TEXTO DO EXERCÍCIO =
------------------------------

O surto da COVID-19 levou ao decretar do estado de emergência e, por via deste, à adoção de medidas que restringem os cidadãos, sobretudo ao nível da circulação. Medidas que foram reforçadas na renovação do estado de emrgência em Portugal.

Tem sido notícia, por exemplo, o uso da videovigilância pelas forças de segurança, através de câmaras e drones, para controlar áreas como o cordão sanitário de Ovar, as fronteiras ou zonas onde se pretende evitar a concentração de pessoas.

Eduardo Santos, presidente da associação D3 – Defesa dos Direitos Digitais, uma das subscritoras da declaração, refere, a propósito, que o pedido apresentado pela PSP à Comissão Nacional de Proteção de Dados (CNPD) padecia de vários problemas: “não delimitaram o pedido a uma zona concreta, não demonstraram por que razão o sistema era necessário, não indicaram com exatidão em que tipo de situações o sistema seria utilizado, entre outras coisas”.

Por isso, acrescenta, a CNPD rejeitou “o pedido de diferimento tal como ele fora apresentado, permitindo apenas [a videovigilância] em relação a Ovar e emitindo recomendações para a utilização destas tecnologias no resto do país”, afirma.

------------------------------

ITENS EXTRAÍDOS =
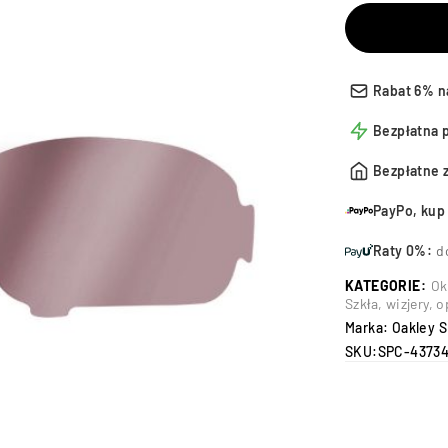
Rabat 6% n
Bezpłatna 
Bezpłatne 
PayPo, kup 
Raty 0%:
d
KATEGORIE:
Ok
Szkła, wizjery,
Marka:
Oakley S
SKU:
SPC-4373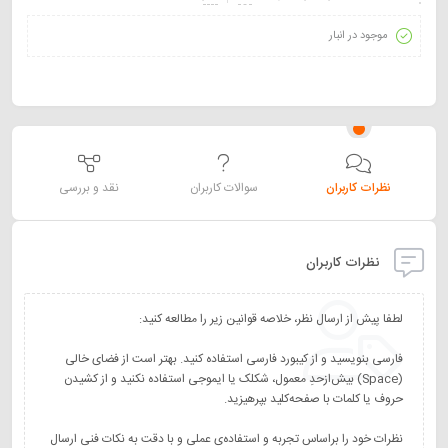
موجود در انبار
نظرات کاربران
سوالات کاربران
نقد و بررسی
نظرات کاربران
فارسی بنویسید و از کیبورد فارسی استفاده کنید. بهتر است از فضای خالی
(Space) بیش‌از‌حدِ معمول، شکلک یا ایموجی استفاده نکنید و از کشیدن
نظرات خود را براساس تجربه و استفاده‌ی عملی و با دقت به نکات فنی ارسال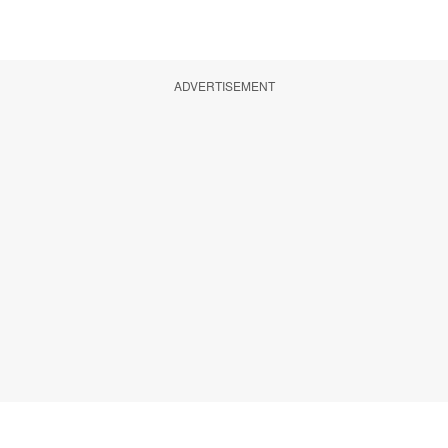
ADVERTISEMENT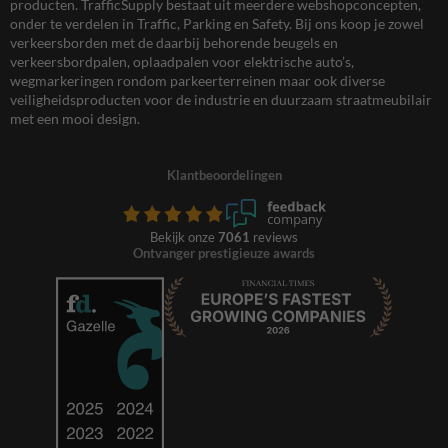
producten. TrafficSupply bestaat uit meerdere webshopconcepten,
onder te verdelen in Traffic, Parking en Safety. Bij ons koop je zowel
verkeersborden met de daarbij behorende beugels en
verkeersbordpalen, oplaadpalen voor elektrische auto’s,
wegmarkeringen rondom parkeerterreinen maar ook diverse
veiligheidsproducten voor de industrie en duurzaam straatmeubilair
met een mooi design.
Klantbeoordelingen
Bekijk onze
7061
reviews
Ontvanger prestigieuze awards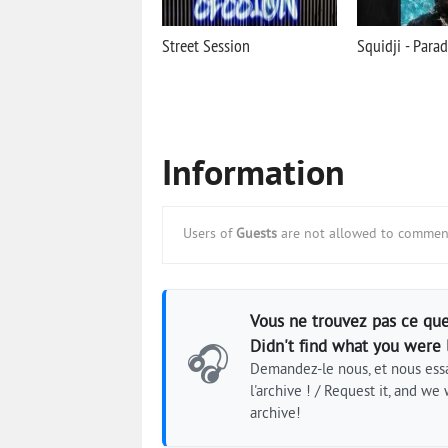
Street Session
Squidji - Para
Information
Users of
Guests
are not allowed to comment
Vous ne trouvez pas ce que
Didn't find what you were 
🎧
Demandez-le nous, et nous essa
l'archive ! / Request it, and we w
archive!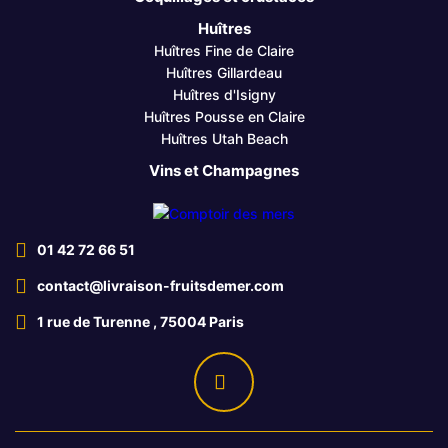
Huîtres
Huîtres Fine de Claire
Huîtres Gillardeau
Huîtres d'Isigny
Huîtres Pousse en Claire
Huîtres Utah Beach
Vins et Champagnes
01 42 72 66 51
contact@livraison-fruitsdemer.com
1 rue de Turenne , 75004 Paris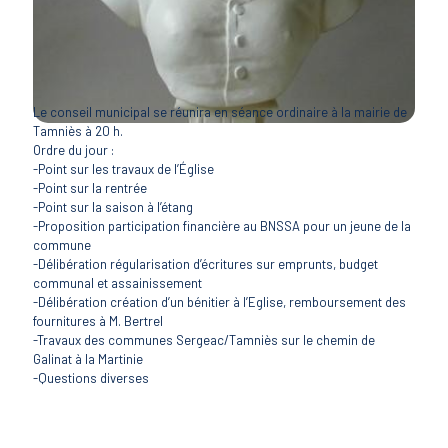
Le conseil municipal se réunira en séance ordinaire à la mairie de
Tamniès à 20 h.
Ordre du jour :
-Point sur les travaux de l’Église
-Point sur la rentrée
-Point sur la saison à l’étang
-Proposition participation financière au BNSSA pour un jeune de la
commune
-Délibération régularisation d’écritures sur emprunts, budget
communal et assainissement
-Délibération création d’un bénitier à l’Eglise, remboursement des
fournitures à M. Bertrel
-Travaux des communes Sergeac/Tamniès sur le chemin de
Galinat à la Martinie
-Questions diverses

------------------------------

PROBLEMAS E TAREFAS =
A - No texto sobre a videovigilância durante o estado de emergência, que cargo ocupa Eduardo Santos?
B - Reproduza, do texto sobre a videovigilância, o trecho que vai de "Tem sido notícia, por" até "concentração de pessoas.".

RESPOSTAS DOS EXERCÍCIOS =
A - É presidente da associação D3 – Defesa dos Direitos Digitais.

B -
Tem sido notícia, por exemplo, o uso da videovigilância pelas forças de segurança, através de câmaras e drones, para controlar áreas como o cordão sanitário de Ovar, as fronteiras ou zonas onde se pretende evitar a concentração de pessoas.